There's an ISO 31 tone spec that avoids harmonic and intermodulation products to fall in other tone's bins. Also has empty bins so you can test for noise in the presence of a complex signal.

Jan
 
Scott,

> I have the original somewhere in a file ...

Could you post a link or send me a copy by email ?


Many thanks,
Patrick

Here's the original (at end) but lots of good early stuff about differential amplifiers before it as well as some unusual references.

http://www.analog.com/library/analogdialogue/archives/41-01/evoloa2dataamp.pdf

Below is my original post, the gain resistor goes between the FET sources. Use PMA's resistor values since he fixed the limited common mode range in the original. If you can imagine the original (Demrow paper above) where the first two op-amps are repurposed as one for common mode elimination and one as differential gain you can place the 4 resistors around the output amp right at the input and eliminate the third op-amp.
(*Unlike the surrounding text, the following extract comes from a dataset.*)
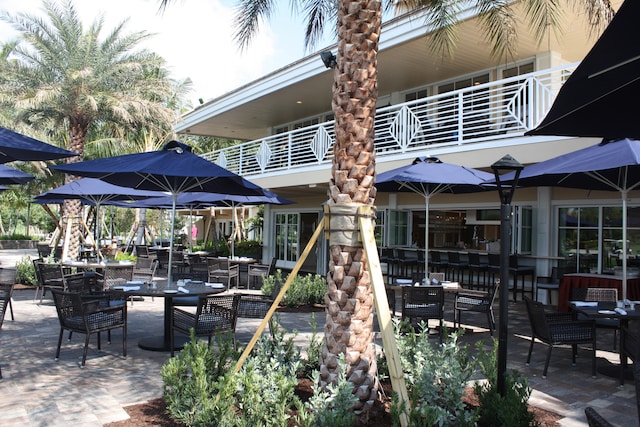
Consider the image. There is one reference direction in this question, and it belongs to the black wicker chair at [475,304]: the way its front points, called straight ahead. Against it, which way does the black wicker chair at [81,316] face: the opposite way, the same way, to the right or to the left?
to the right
As a bonus you get a single ended output and reuse two of the common mode resistors as your gain setting network.

A note about invention, there was a stir in some quarters following the Forsell AES paper since basicly Demrow's circuit is the same but uses bipolars. I did a FET version, still have it in a notebook somewhere, as a favor to the Naval Research Labs sonar staff and that is almost exactly the Forsell preamp. Let's just be happy that good circuits happen.